There's been renewed interest in crypto and some new blockchain use cases, but not a blow-out boom like 2017 or 2021:

  • Regulatory clarity in some regions helped tokenization platforms and utility NFTs
  • Bitcoin remained relatively stable, acting more as "digital gold" than a speculative asset
  • Institutional adoption continued at a measured pace
  • Speculation cooled; fundamentals and actual use cases mattered more

Why It's Mixed:

Market maturity and macroeconomic headwinds meant crypto growth was steady but not explosive. The wild speculation days seem to be over; crypto is becoming a boring financial instrument.

Verdict: Partial. Growth happened, but not the boom I expected. Crypto grew up.

✗ The Misses: Where I Got It Wrong

9. Big Tech Layoffs Continue ✗

The Prediction: The wave of layoffs in Big Tech would persist as companies leaned into AI for cost savings.

What Actually Happened:

I expected layoffs to persist strongly through 2025, but they actually slowed in late 2025 and into 2026:

  • Some big companies stabilized hiring, especially in AI/ML and infrastructure teams
  • Google, Meta, and Amazon started selectively hiring again in strategic areas
  • The talent war reignited for specialized AI engineers and infrastructure experts
  • Layoffs happened, but not at the scale of 2022-2024

Why This Missed:

After earlier waves, businesses realized skill shortages around AI and engineering infrastructure were becoming bottlenecks. Companies over-corrected in their layoffs and found themselves understaffed for their AI ambitions.

Verdict: Not as true as predicted. I was too pessimistic on employment trends.

10. Demand for Embedded Software Engineers Explodes ✗

The Prediction: Embedded software engineering would experience a boom as hardware-centric solutions and IoT became integral to AI-driven systems.

What Actually Happened:

I expected a big uptick in embedded systems and low-level engineering jobs tied to IoT/AI hardware growth.
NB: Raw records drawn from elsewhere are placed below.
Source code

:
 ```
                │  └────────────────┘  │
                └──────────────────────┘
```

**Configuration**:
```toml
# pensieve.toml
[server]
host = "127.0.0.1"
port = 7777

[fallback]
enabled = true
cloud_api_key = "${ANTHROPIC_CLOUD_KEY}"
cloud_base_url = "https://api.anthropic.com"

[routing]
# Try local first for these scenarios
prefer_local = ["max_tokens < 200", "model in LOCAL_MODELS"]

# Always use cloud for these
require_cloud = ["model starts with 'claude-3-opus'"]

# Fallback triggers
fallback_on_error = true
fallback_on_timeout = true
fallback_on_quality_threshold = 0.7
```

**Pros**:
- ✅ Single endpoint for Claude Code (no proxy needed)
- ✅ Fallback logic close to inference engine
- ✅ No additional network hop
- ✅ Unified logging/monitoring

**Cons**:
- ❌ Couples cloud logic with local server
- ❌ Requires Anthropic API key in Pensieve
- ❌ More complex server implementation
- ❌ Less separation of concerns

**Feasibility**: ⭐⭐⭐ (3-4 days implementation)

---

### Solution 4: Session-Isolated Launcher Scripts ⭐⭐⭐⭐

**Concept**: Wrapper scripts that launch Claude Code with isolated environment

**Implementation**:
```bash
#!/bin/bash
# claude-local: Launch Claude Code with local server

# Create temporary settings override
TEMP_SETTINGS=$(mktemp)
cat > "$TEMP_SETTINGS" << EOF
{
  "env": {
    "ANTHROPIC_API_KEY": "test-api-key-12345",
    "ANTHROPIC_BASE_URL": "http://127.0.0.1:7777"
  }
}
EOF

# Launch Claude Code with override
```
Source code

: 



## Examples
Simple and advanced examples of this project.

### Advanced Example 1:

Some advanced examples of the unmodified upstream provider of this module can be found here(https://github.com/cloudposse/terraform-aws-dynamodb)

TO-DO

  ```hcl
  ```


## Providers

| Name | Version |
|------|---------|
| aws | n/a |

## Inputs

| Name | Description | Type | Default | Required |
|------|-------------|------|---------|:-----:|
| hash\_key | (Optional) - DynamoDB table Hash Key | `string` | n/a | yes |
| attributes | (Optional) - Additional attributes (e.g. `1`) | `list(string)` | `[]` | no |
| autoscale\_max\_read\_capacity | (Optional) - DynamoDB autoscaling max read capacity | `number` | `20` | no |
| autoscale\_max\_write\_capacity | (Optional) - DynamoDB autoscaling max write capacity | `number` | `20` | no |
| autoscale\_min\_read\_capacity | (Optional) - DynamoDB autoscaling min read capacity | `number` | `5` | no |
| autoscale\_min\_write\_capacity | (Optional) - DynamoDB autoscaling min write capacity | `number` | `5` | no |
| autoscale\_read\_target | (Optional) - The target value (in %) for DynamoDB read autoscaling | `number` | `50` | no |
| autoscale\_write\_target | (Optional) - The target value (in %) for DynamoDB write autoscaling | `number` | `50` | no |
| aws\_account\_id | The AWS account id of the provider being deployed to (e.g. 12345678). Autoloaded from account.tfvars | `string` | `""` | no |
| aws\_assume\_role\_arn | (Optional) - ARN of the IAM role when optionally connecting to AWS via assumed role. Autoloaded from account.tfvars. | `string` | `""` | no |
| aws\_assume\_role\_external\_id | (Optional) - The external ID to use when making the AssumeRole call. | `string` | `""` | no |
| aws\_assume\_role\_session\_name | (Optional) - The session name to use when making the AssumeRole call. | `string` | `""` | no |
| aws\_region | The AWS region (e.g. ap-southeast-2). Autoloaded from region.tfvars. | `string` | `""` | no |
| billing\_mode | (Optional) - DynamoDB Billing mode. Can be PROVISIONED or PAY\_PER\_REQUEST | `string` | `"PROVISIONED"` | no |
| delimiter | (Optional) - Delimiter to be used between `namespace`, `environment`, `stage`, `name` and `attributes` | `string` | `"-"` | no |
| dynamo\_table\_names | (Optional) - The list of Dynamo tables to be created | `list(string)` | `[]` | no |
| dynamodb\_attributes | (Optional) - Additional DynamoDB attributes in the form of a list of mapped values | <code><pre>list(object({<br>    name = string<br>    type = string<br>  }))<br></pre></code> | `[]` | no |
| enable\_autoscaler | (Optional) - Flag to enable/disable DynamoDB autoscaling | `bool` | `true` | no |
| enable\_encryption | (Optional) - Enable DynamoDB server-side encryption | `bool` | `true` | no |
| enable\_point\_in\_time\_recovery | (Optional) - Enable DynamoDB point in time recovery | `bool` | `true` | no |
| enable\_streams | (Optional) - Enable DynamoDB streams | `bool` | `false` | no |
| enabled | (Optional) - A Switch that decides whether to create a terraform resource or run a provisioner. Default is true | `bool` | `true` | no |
In reality:

  • Embedded demand exists and grew, but not at the explosive pace I anticipated
  • Most AI + robotics growth still leans on higher-level software rather than hardcore embedded C/C++/Rust
  • IoT projects progressed slower than expected due to security concerns and fragmented standards
  • The barrier to entry for embedded work remains high, limiting the talent pool growth

Why This Underperformed:

Supply chains and product cycles for hardware slowed down post-COVID. Startups focused more on software-first and cloud-first AI rather than tight embedded hardware stacks because software iteration is faster and cheaper.

Verdict: Overestimated significantly. I let my enthusiasm for hardware bias my prediction.

Final Thoughts

Final Thoughts

Making predictions is humbling. I got some right, some partially right, and some completely wrong. But the exercise was valuable it forced me to articulate my mental models and now I can refine them.

The biggest surprise? Infrastructure mattered more than I expected, and hardware moved slower than I hoped. The future is coming, but it's coming at hardware speed, not software speed.

What are your thoughts? Did I miss anything major from 2025? What do you think will happen in 2026?

Disclaimer:

This reflection is based on publicly available information and my personal observations. Predictions are inherently uncertain, and this analysis is meant for informational and entertainment purposes. I did not receive any money or incentives for mentioning the sites and tools referenced in this article.